THE KEY factor in persuading the Irish electorate to ratify the Lisbon Treaty in the second referendum was a sense of vulnerability arising out of the economic crisis, Minister for Foreign Affairs Micheál Martin said in Dublin yesterday.
“The key theme to emerge in the research was the sense of economic vulnerability,” the Minister told the annual international affairs conference at the Royal Irish Academy.
“In terms of the ‘switcher’, the person who changed from voting No the last time to Yes this time, the economic crisis was a big factor and had impact on the politics of Ireland’s engagement with Europe. That does suggest though for the future that we have significant work to do, to re-engage with significant cohorts of our own population in terms of the European Union.
“A lot of the statistics that came out of the research into the last referendum [in June 2008] indicate that those under 40 do not have the same enthusiasm as older generations would have for the European ideal.” He added: “The economic crisis had a very fundamental impact on the state of mind of the voter in Ireland.”
People had “the sense that collectively working with our European colleagues actually was the best way out of the current crisis, that we couldn’t do it on our own”.

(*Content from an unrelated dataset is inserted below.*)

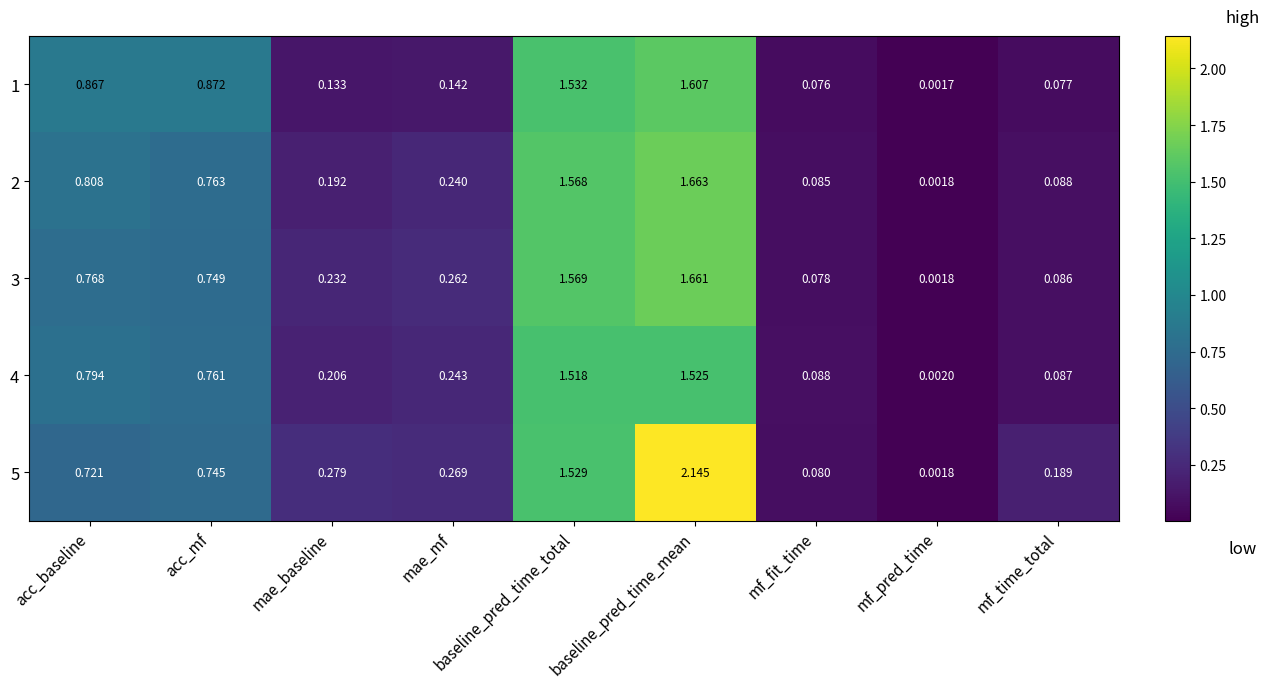

At which label is 1 closest to 0?

mf_pred_time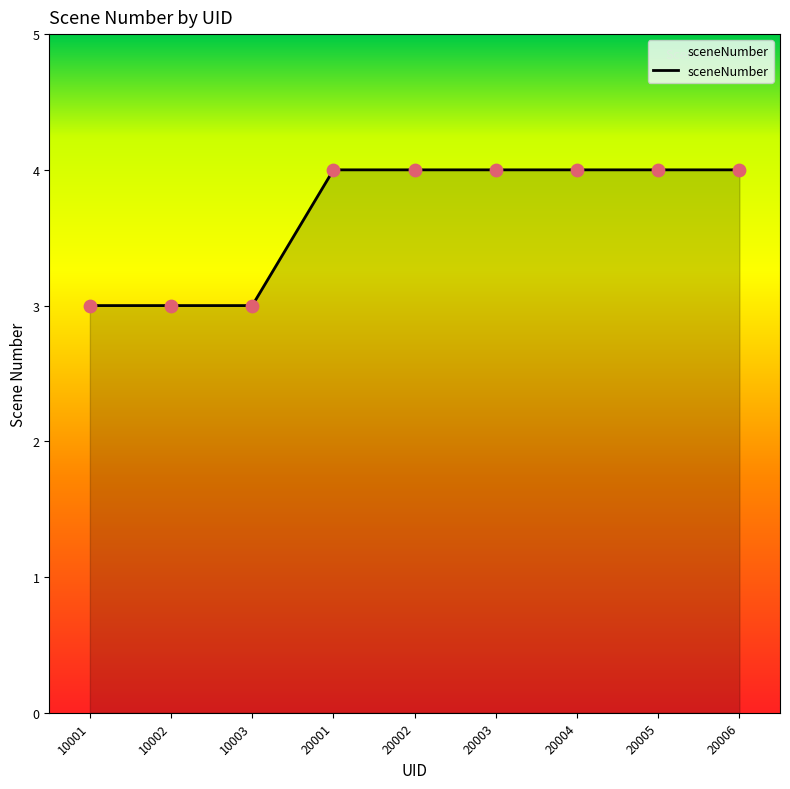

Approximately how many times larger is the value at 20004 compared to 20003?

1.0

In a question and answer session, Rose Drea, a postgraduate student of international relations at University College Cork, told the Minister that among her generation of 18- to 24-year-olds, “nobody knew what it [the referendum] was about”.

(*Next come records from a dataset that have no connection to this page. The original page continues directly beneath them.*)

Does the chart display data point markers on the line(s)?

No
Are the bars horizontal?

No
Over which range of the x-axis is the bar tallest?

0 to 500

Mr Martin responded: “What does the EU call its research programme? SP7. Now go out there to Dawson Street in an hour’s time and ask anyone walking up and down: ‘Isn’t SP7 a wonderful programme?’ It’s €50 billion. But the EU has done its best to hide it from the public.”
The Minister also complained about the use of esoteric acronyms like Gaerc (general affairs and external relations council) – the foreign ministers’ forum – and Coreper (the committee of permanent representatives) which is made up of senior civil servants.
Prof Valur Ingimundarson from the University of Iceland said responsibility for the economic collapse in his country was placed on those in charge of the banks and major firms, but “the political elite however, was also heavily implicated because of its negligence and collusion with business interests”.
“Many other social groups behaved irresponsibly,” he said, including academics who were “also complicit”. But the scale of the crisis would not have been so colossal were it not for “the recklessness of the business elite”.